The Liberty/Telefónica/InfraVia joint venture isn’t the only recent funding news in the UK broadband sector: CityFibre has been beefing up its balance sheet with £4.9bn of debt financing to help it reach its target of 8 million premises passed, while the likes of Broadway Partners, Gigaclear, Lightspeed, Netomnia, Toob, Truespeed and Zzoomm have all attracted fresh backing in the past 10 months. 

And while progress is not fast, Point Topic estimates that independent fibre broadband operators (the altnets) accounted for almost 2.8 million broadband subscriber accounts at the end of March this year, just short of 10% of the total. Point Topic says it tracks the activity of 112 ISPs across the UK and defines as “independent” any retail and/or wholesale provider that is not BT (or its units including Openreach, Plusnet and EE), VMO2, Sky, TalkTalk or Vodafone. Point Topic estimates that Hyperoptic, one of the more established altnets that has been focused on multi-dwelling unit (MDU) rollouts, has around 238,000 subscribers, while G.Network and Community Fibre have around 48,200 and just under 56,000 respectively, and rural area-focused Gigaclear about 53,000 customers. 

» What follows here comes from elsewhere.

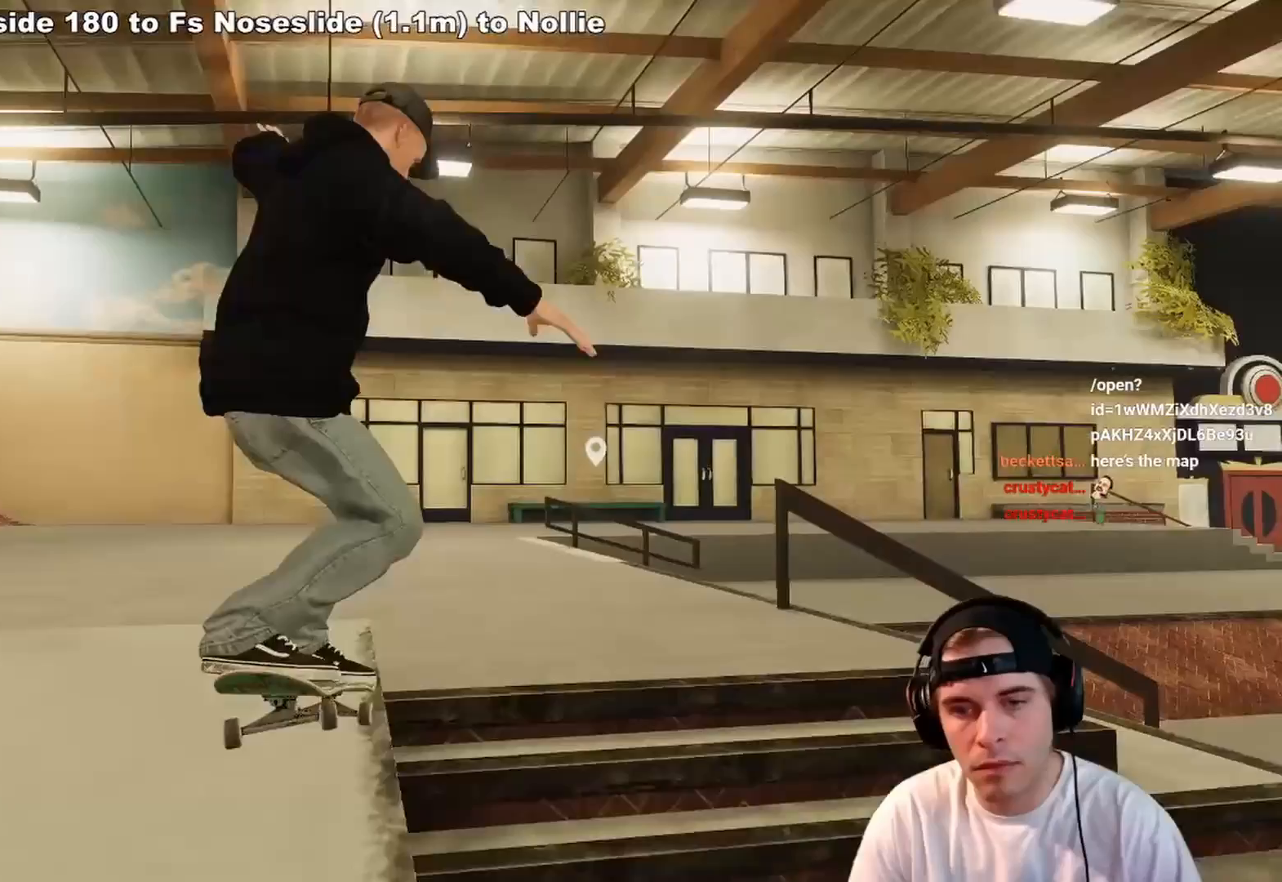
{"buttons": ["R2"], "left_stick": "right", "right_stick": "left", "events": [[50, "left_stick", "center"], [317, "left_stick", "right"], [467, "right_stick", "left"]]}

The pressure from those altnets, many of which have been promoting price freezes and so-called ‘social tariffs’ to tempt users to churn from the bigger brands, is likely to grow as the market approaches saturation point and household and business (particularly small business) budgets are clamped in a macroeconomic vice by across-the-board rising prices (particularly fuel bills). With broadband connectivity now such an important part of consumer and business life, it’s hard to imagine the overall number of connections will decrease (and there are now various schemes focused on ensuring that low income households are not disadvantaged through a lack of digital connectivity). 

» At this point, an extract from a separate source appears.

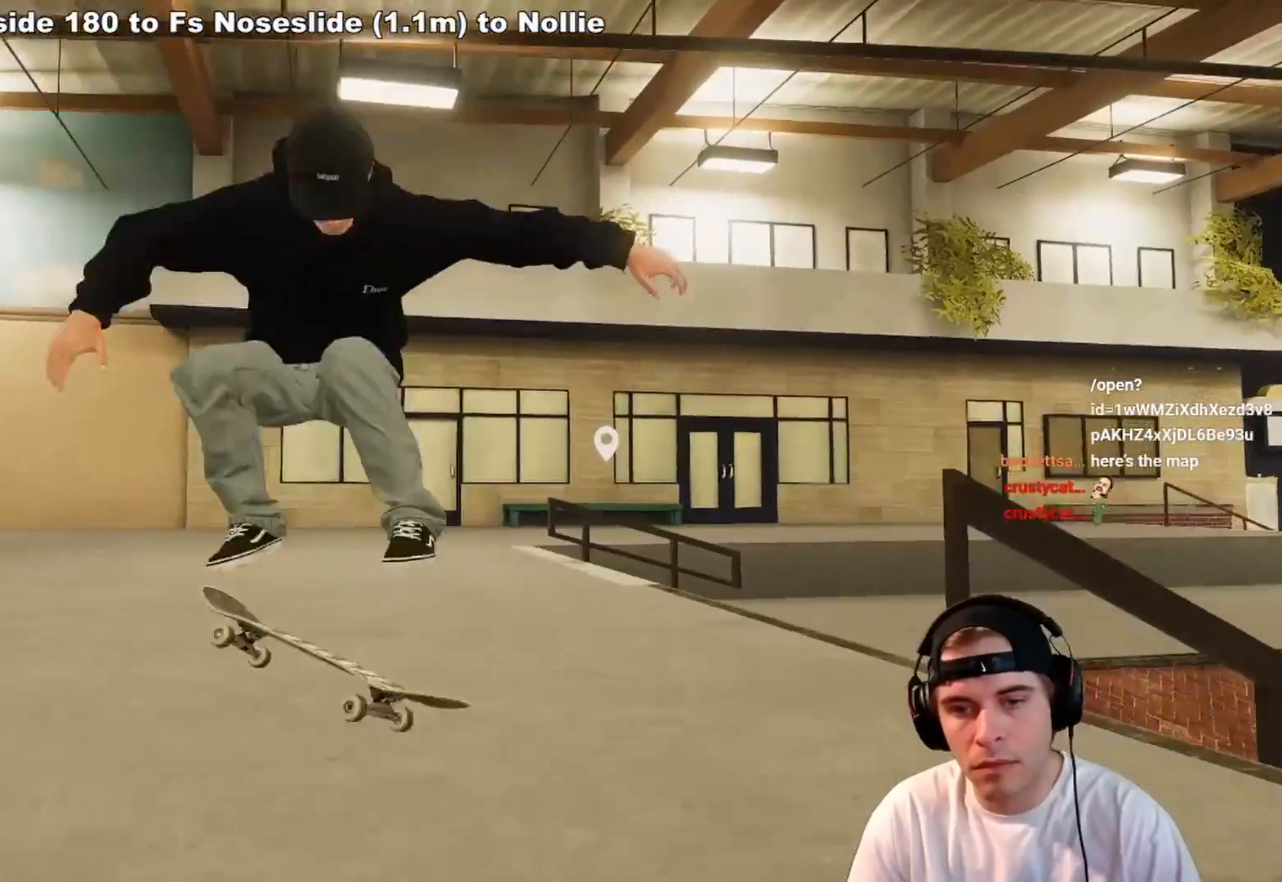
{"buttons": [], "left_stick": "center", "right_stick": "center", "events": [[183, "R2", "up"], [217, "left_stick", "center"], [217, "right_stick", "center"]]}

The major players such as BT, VMO2, Sky, TalkTalk and Vodafone still dominate the market – BT’s various operations account for more than one third of all retail broadband connections – and while that means they have greater scale and often deeper pockets, it also means they have more to lose. 

The question now is whether the altnets can continue to grow and become viable businesses – their funding won’t last forever and the market cannot continue to grow forever: The total number of retail connections at the end of June, at just over 29 million, grew by fewer than 87,000 during the quarter, significantly lower than at any time since late 2020. 

And with so many players in the UK, there is now not only rampant competition but also increasing levels of overbuilding, which can be particularly tricky for newcomers: It’s often been shown that being the first to get a fibre line to a home or business is absolutely vital for survival for altnets.  

All of this points to market consolidation, though this has been apparent for some time already: Almost a year ago we published the following article – UK FTTH/P sector set for inevitable consolidation, reckon operator execs – and shortly before that we pointed out that, while it’s clear there’s only room for so many fibre network builders and operators in a market the size of the UK, there’s always the danger that massive value would be destroyed, customers left in the lurch and competition squashed if the madness of the UK cable consolidation craze was allowed to repeat itself – see Memo to UK broadband sector – don’t screw up!

That message is still valid: Much of the UK has never had it so good in terms of broadband options and it’s important for the country’s future that the market doesn’t regress to a point where households and businesses have only one reasonable option for their fibre connectivity.  

Whatever happens, Point Topic will be on hand to track the trends: It’ll be telling what its reports are showing by the time we get to 2024, when hopefully the worst of the current economic downturn is over and network rollouts are more advanced.